Tasks to carry out -
A) In the passage on the farmers' protests, what have unscrupulous elements of the mainstream Indian media branded the Sikh protesters?
B) Summarize the passage on the farmers' protests in two sentences.
C) Pick up the passage on the farmers' protests after its final sentence and write the next part.

Given passage -
◆ ◆ ◆ ◆ ◆ ◆ ◆

Hundreds of farmers have died already because of the freezing cold and because of ill health while protesting. Imagine the collective pain for those of us whose parents and grandparents have been tilling the land in the Punjab, who have a strong connection with the land and whose family and friends are involved in the protests, when we see scenes of tear gas, water cannon and brute force being used against them, and when we see them herded into the protest sites like animals, with metal barricades, barbed wire and deadly steel spikes installed in the road, as if it were some sort of international border and not the outskirts of the capital city. The irony is that many of the protesters have served on the border, or have children or grandchildren currently serving in the army. Mercilessly, their water supply, sanitation, electricity and internet have been intermittently cut. Trade unionists, human rights activists and journalists, including young women, have been arrested, with reports of sexual assault and torture while in custody.

The millions of protesters are from across India and different faiths, yet because a significant number of them are Sikhs, they have been singled out and branded separatists and terrorists by unscrupulous elements of the mainstream Indian media. It is part of a pattern where Muslim Indians are labelled as Pakistanis, Christians as being under foreign influence, and Sikhs as Khalistani separatists—but we see you, and so does the world. Let me let Members into a little secret about the Sikhs: they are taught to feed millions of those in need for free, year in and year out, regardless of background, colour or creed. They are brought up to stand up for the rights of others, so we can bet our bottom dollar that they will go to the nth degree to stand up for their own rights.

◆ ◆ ◆ ◆ ◆ ◆ ◆

Supplied data -
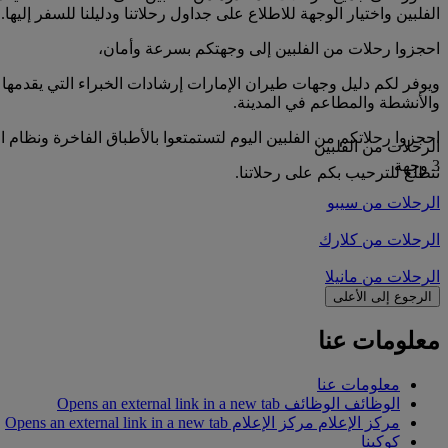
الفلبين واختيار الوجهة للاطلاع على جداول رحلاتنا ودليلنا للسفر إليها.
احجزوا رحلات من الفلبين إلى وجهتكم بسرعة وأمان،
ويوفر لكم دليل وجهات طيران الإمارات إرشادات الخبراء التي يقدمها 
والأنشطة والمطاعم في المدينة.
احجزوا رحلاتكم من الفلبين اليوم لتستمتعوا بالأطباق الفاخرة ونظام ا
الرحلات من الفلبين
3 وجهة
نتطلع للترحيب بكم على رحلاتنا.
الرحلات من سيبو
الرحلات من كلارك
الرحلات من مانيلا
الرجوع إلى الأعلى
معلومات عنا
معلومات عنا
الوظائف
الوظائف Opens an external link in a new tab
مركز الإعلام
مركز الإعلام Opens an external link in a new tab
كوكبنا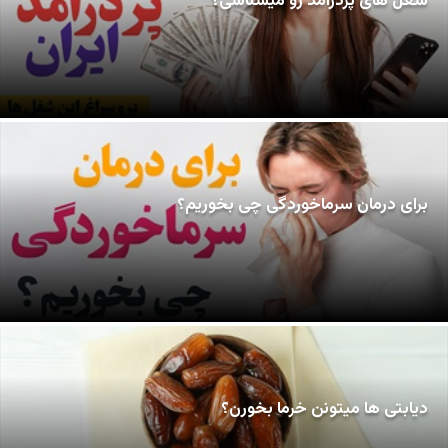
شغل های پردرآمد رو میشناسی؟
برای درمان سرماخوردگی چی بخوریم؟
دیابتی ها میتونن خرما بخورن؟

◆ ◆ ◆ ◆ ◆ ◆ ◆

Answers given -
A) Separatists and terrorists.

B) Hundreds of farmers have died while protesting, and the protesters have faced tear gas, water cannon, barricades and spikes, cuts to their water, sanitation, electricity and internet, and the arrest of trade unionists, activists and journalists. Because many of the protesters are Sikhs, parts of the mainstream Indian media have branded them separatists and terrorists, even though Sikhs are taught to feed those in need and to stand up for the rights of others.

C)
Those of us, like me, who dare to speak up for the farmers are faced with a deluge of hundreds of fake profiles from the Twitter troll factory, and are accused by some disingenuous elements of being, among other things, racist. I do not need lectures from them about the wonders of India. I have been fortunate enough to have lived and studied in India for over four years, learned to converse in Punjabi, Hindi and Urdu, travelled the length and breadth of that beautiful country, and experienced at first hand the warmth and welcome of its lovely people.

While I am at it, let me debunk another myth used to silence anyone in Britain who offers anything but praise: that they must apparently have a colonial hang up. To those people I say that while we spend most of our time discussing national issues, the beauty of being a British parliamentarian in the mother of Parliaments is that almost every day we conduct debates about what is happening around the world. It will not be lost on anybody that the UK Tory Government, in their desperation to get a trade deal, are failing spectacularly to stand up for the human rights of the protesters, so I call on the Government to request that the Indian Government speedily resolve the deadlock and ensure peace and justice for those farmers—

Graham Stringer Portrait Graham Stringer (in the Chair)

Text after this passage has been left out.